C’est à l’ensemble des implications théoriques et pratiques de cette question du « religious decorum » que Raymond Anselment consacre tout son ouvrage, qui se veut être « [a study] of the general attitudes of the period [the eighteenth century] towards religious ridicule » (Anselment, 1979, p. 5), ouvrage dont l’intérêt principal réside dans l’analyse de l’ambivalence fondamentale des instances religieuses à l’égard du rire et du recours au comique. Anselment montre parfaitement que si pour certains, le ridentem dicere verum des satiriques est irréconciliable avec le non est major confusio serii et joci des théologiens, pour d’autres au contraire, le rire peut être mis au service de la vérité pour, à l’instar d’Élie, combattre les faux prophètes. Ce passage des Écritures constitue à lui seul la principale justification du recours au ridicule, à la dérision, comme ne manque pas de le souligner Raymond Anselment : ‘« Throughout the seventeenth century Elijah’s reproof of the Baalites in I Kings 18 remains the most documented illustration of divinely sanctioned ridicule and an important exemplification of zeal »’ (ibid., p. 66).

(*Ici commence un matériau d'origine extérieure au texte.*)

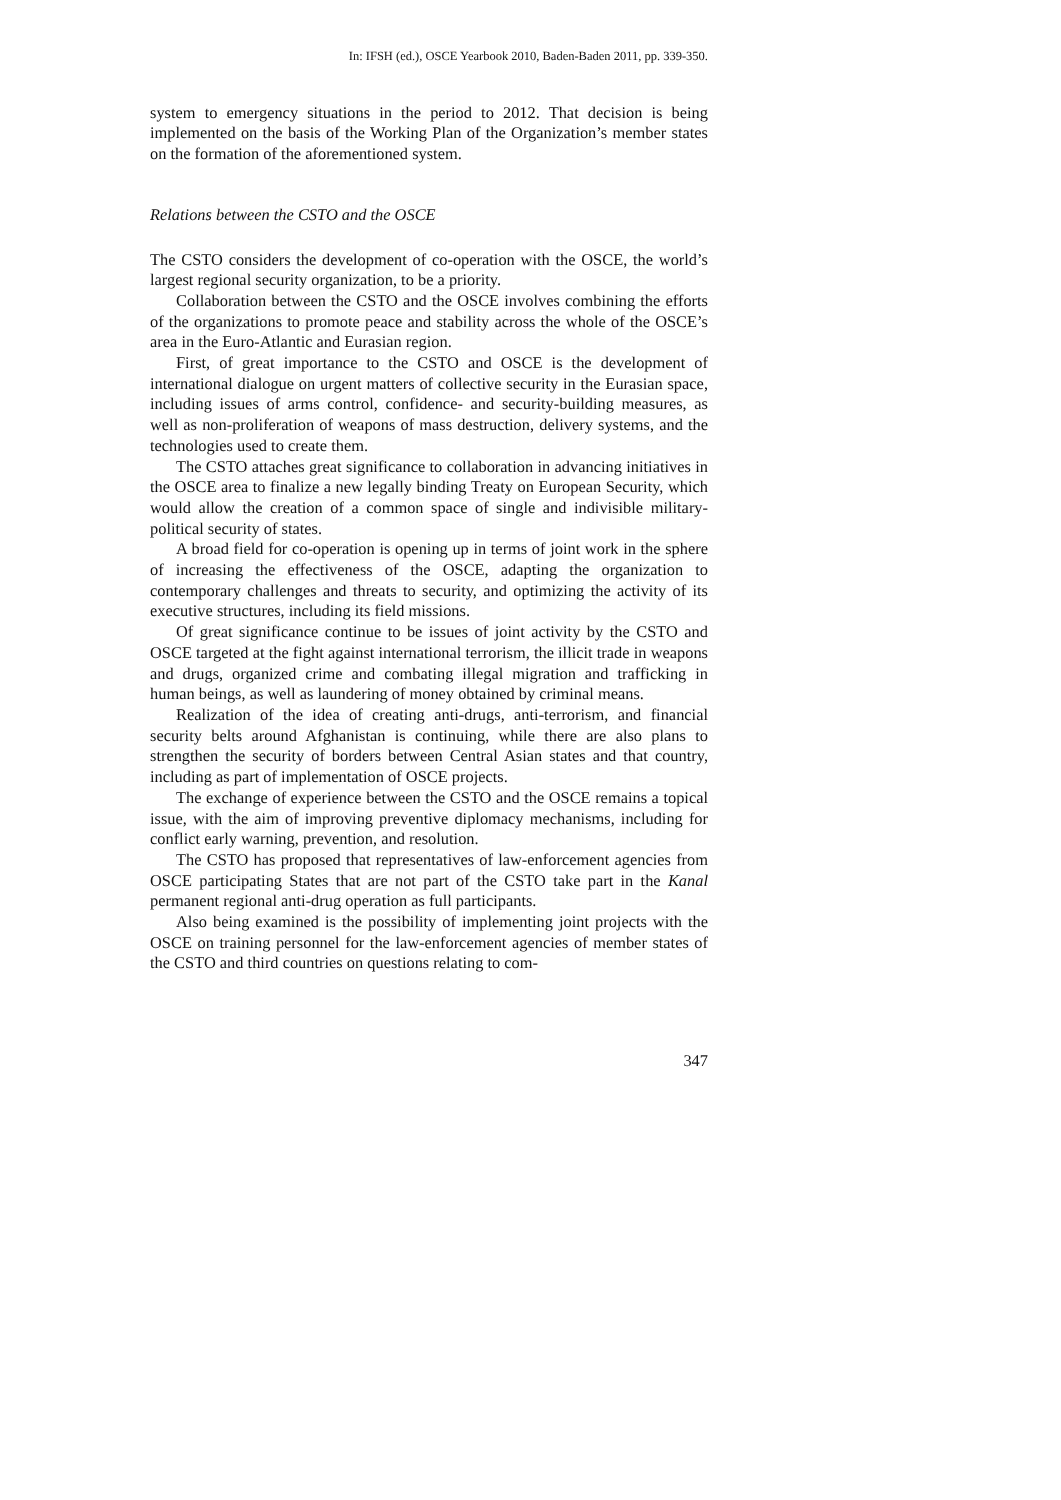In: IFSH (ed.), OSCE Yearbook 2010, Baden-Baden 2011, pp. 339-350.
system to emergency situations in the period to 2012. That decision is being implemented on the basis of the Working Plan of the Organization’s member states on the formation of the aforementioned system.
Relations between the CSTO and the OSCE
The CSTO considers the development of co-operation with the OSCE, the world’s largest regional security organization, to be a priority.
Collaboration between the CSTO and the OSCE involves combining the efforts of the organizations to promote peace and stability across the whole of the OSCE’s area in the Euro-Atlantic and Eurasian region.
First, of great importance to the CSTO and OSCE is the development of international dialogue on urgent matters of collective security in the Eurasian space, including issues of arms control, confidence- and security-building measures, as well as non-proliferation of weapons of mass destruction, delivery systems, and the technologies used to create them.
The CSTO attaches great significance to collaboration in advancing initiatives in the OSCE area to finalize a new legally binding Treaty on European Security, which would allow the creation of a common space of single and indivisible military-political security of states.
A broad field for co-operation is opening up in terms of joint work in the sphere of increasing the effectiveness of the OSCE, adapting the organization to contemporary challenges and threats to security, and optimizing the activity of its executive structures, including its field missions.
Of great significance continue to be issues of joint activity by the CSTO and OSCE targeted at the fight against international terrorism, the illicit trade in weapons and drugs, organized crime and combating illegal migration and trafficking in human beings, as well as laundering of money obtained by criminal means.
Realization of the idea of creating anti-drugs, anti-terrorism, and financial security belts around Afghanistan is continuing, while there are also plans to strengthen the security of borders between Central Asian states and that country, including as part of implementation of OSCE projects.
The exchange of experience between the CSTO and the OSCE remains a topical issue, with the aim of improving preventive diplomacy mechanisms, including for conflict early warning, prevention, and resolution.
The CSTO has proposed that representatives of law-enforcement agencies from OSCE participating States that are not part of the CSTO take part in the Kanal permanent regional anti-drug operation as full participants.
Also being examined is the possibility of implementing joint projects with the OSCE on training personnel for the law-enforcement agencies of member states of the CSTO and third countries on questions relating to com-
347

Beaucoup plus spécifique, le quatrième chapitre de l’ouvrage des Bloom, intitulé « SACRAMENTUM MILITIAE: Religious Satire », présente l’argumentation développée à la fois par les partisans et les adversaires de la satire religieuse. Le premier argument des opposants à la satire religieuse concerne la suspecte proximité de celle‑ci avec l’invective : ‘« With parson‑baiting and creed‑sniping high on the list of blood sports, satire was sometimes indistinguishable from the invective once described by Robert Burton »’. L’instrumentalisation de la satire religieuse à des fins de controverse en fait par ailleurs une arme puissante de discorde religieuse : ‘« in a curiously antipodal atmosphere Church of England men validated satire, but so too did nonconformists and unbelievers [...] one may count upon satire designed to whip up or maintain theological partiality »’ (Bloom, 1979, p. 160). C’est justement la redoutable efficacité du mode satirique que soulignent quant à eux ses partisans : la satire religieuse permet non seulement de jeter le discrédit sur ceux qui s’opposent à la vérité divine – ‘« there may be a sanctified bitterness against the enemies of truth »’ – mais encore de ramener les brebis perdues dans le droit chemin : ‘« And I would ask, to what end Eliah mocked the false prophets (I Kings 18: 27)? Was it to show wit’ ‘, or to fullfill his humor? Doubtless we cannot imagine that great servant of God had any other end in all which he there did, but to teach and instruct the poor misled people »’ 3 . Les Écritures divines sont alors mise en exergue afin de parer l’indignation du satirique des atours d’une inspiration divine lui conférant respectabilité et caution morale.

Notes
1.

Owst, 1933 ; Peter, 1956.

2.

Anselment, 1979 ; Lecocq, 1969 ; Bloom, 1979.

3.

Les deux citations sont de Milton, An Apology against a Pamphlet called a Modest Confutation of the Animadversions upon the Remonstrants Defence against Smectymnuus, London, 1642. In Don M. Wolfe ed., The Complete Prose Works of John Milton, 3 vols., New Haven, Yale UP, 1953, I, p. 901 ; III, p. 317.